Transpiration

Definition - What does Transpiration mean?

Transpiration is a biological process that is specific to plant species including grape vines. The process is when moisture/water travels from the roots to small pores on the leaves. The underside leaf pores release the water/moisture, which transforms into vapor where it evaporates into the atmosphere. Transpiration rates have many variables including; temperatures, humidity, precipitation, soil type and saturation level, land slopes, water tables, wind strength and the species of plant. Grapevine transpiration can be controlled by having exact climate conditions, closely controlled irrigation system and measurements on soil saturation.

WineFrog explains Transpiration

All plants transpire and this moisture loss is very important to vineyard crops and grape quality. During the growing season between April and October, the grapevine leaf can transpire its own weight in moisture several times. Even though the plant is releasing moisture, it isn’t visible to the human eye. To monitor transpiration rates, winemakers must take climate variations, like temperature and humidity, into consideration as well as soil and vineyard placement. Higher temperatures and increased wind speeds cause transpiration rates to also increase.

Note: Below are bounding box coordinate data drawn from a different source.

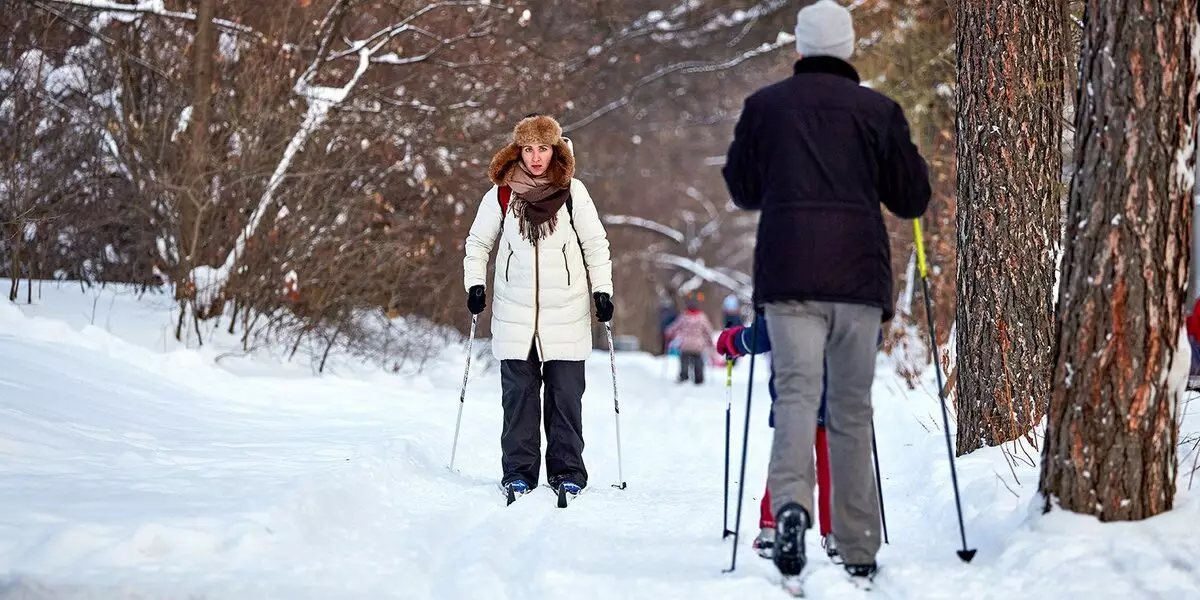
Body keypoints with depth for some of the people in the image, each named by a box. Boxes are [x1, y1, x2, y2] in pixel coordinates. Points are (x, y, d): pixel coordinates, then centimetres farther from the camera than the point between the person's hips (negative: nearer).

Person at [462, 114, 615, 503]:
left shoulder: (572, 192, 2)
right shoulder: (502, 194, 4)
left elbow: (596, 244, 8)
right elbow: (478, 243, 15)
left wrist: (602, 290, 1)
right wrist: (475, 284, 4)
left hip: (566, 313, -1)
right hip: (515, 313, 1)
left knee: (566, 394, 0)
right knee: (518, 394, 1)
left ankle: (567, 470, 7)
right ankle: (519, 471, 6)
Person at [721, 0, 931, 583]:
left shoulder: (764, 106, 6)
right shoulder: (879, 110, 4)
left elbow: (742, 189, 16)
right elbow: (912, 198, 9)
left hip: (788, 273, 0)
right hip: (858, 273, 0)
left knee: (796, 392, -7)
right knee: (851, 407, 8)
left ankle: (791, 504, -35)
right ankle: (858, 550, 11)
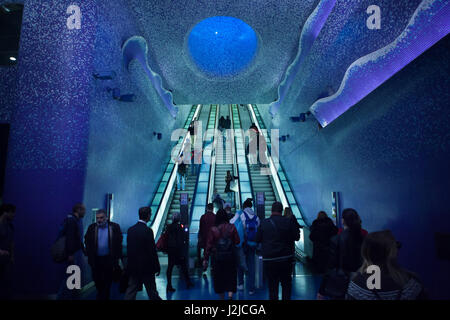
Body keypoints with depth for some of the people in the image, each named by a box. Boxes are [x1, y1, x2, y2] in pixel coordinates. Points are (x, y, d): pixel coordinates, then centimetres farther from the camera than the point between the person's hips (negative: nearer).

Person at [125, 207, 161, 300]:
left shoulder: (130, 230, 1)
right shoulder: (148, 231, -19)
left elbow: (129, 248, 8)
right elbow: (152, 251, -16)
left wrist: (131, 262, 18)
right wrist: (157, 267, -7)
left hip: (133, 266, 6)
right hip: (146, 267, -5)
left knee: (131, 290, 12)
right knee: (152, 291, 12)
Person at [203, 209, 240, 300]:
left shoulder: (213, 229, -9)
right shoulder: (232, 227, -7)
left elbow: (209, 245, -6)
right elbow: (237, 241, -2)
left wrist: (205, 259, 0)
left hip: (217, 257, 0)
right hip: (230, 256, 1)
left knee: (218, 277, 14)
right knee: (230, 275, 12)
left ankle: (222, 296, 24)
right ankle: (230, 293, -5)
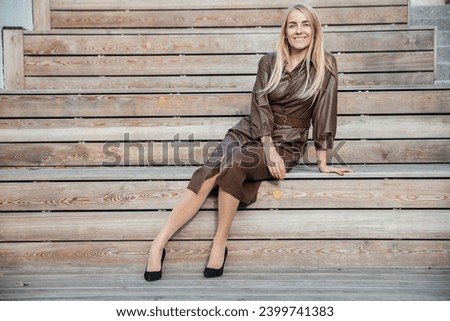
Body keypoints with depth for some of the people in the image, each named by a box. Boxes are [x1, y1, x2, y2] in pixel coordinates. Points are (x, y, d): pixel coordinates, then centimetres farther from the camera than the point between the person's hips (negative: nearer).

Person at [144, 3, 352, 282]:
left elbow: (324, 113, -3)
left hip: (286, 145, -2)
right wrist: (269, 150, -16)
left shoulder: (325, 65, -1)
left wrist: (322, 163, -5)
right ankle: (159, 244, -25)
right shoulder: (269, 62, 5)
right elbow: (260, 105, -4)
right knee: (209, 173, -26)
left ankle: (220, 243, -19)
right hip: (249, 132, 3)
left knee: (232, 162, -33)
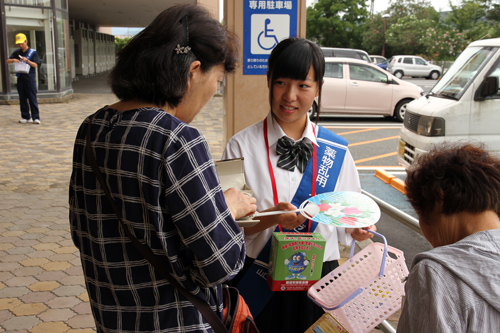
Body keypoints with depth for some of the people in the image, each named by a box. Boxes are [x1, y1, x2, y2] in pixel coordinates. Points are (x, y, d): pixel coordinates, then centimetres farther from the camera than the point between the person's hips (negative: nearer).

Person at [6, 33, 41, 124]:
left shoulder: (33, 52, 1)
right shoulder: (17, 52, 12)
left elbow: (35, 65, -5)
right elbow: (7, 61, 11)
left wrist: (27, 60, -21)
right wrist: (13, 60, -11)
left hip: (30, 78, -4)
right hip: (20, 78, 4)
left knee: (32, 98, -6)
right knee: (22, 99, 6)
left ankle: (36, 117, -4)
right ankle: (26, 117, 13)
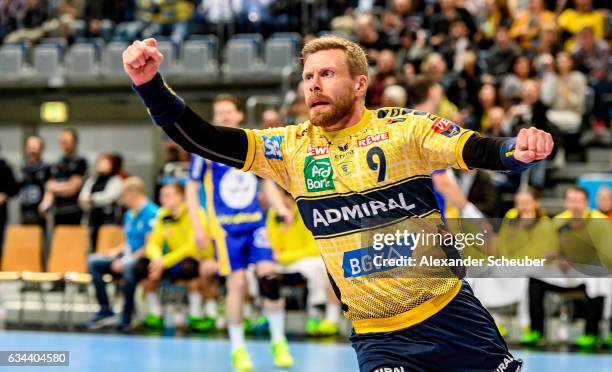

However, high humidity decreases transpiration rates, as the air is saturated with water. Soil moisture should be kept constant, too much moisture and the soil may require cover crops to absorb the excess water and to make sure the vine doesn’t drown. Too little moisture causes less transpiration and a wilting of the vine and berries. Placement close to the water table and different species of vine/hybrids can also cause unstable or unpredictable transpiration rates.